- **Job item**: Below this sentence is a listing; return exactly its lines from the one with "lange hält der ukrainische" to the one with "جليسة أطفال ومسنين في القصيم", both kept, and nothing more.

- **Extracted data**:
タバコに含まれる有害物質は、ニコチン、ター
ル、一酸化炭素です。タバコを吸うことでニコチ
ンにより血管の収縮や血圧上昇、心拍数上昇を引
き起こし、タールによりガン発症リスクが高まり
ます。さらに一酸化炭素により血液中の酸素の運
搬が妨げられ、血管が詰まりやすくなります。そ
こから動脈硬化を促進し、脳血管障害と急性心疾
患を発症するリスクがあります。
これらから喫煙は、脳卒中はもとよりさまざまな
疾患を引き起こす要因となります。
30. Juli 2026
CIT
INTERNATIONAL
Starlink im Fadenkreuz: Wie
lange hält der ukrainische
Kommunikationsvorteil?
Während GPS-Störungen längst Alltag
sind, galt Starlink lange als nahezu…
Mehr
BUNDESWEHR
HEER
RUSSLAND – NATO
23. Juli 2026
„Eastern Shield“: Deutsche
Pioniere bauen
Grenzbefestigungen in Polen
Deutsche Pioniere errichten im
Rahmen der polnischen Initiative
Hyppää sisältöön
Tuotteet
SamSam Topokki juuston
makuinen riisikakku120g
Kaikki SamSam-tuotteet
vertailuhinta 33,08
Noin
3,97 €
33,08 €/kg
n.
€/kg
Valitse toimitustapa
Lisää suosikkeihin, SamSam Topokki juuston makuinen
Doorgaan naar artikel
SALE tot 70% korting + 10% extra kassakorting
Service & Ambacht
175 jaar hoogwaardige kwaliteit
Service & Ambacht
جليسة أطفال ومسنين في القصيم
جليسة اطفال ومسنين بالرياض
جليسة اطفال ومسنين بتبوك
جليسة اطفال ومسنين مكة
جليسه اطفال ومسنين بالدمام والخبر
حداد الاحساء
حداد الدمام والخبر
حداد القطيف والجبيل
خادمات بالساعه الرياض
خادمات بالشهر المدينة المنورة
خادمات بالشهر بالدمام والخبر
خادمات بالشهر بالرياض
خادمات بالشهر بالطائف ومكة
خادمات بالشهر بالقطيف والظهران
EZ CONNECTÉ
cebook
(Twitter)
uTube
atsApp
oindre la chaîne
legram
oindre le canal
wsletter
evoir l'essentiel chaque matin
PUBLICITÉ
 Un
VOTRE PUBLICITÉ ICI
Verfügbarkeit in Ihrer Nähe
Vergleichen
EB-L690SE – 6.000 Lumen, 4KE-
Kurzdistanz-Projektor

- **Result of this task**:
lange hält der ukrainische
Kommunikationsvorteil?
Während GPS-Störungen längst Alltag
sind, galt Starlink lange als nahezu…
Mehr
BUNDESWEHR
HEER
RUSSLAND – NATO
23. Juli 2026
„Eastern Shield“: Deutsche
Pioniere bauen
Grenzbefestigungen in Polen
Deutsche Pioniere errichten im
Rahmen der polnischen Initiative
Hyppää sisältöön
Tuotteet
SamSam Topokki juuston
makuinen riisikakku120g
Kaikki SamSam-tuotteet
vertailuhinta 33,08
Noin
3,97 €
33,08 €/kg
n.
€/kg
Valitse toimitustapa
Lisää suosikkeihin, SamSam Topokki juuston makuinen
Doorgaan naar artikel
SALE tot 70% korting + 10% extra kassakorting
Service & Ambacht
175 jaar hoogwaardige kwaliteit
Service & Ambacht
جليسة أطفال ومسنين في القصيم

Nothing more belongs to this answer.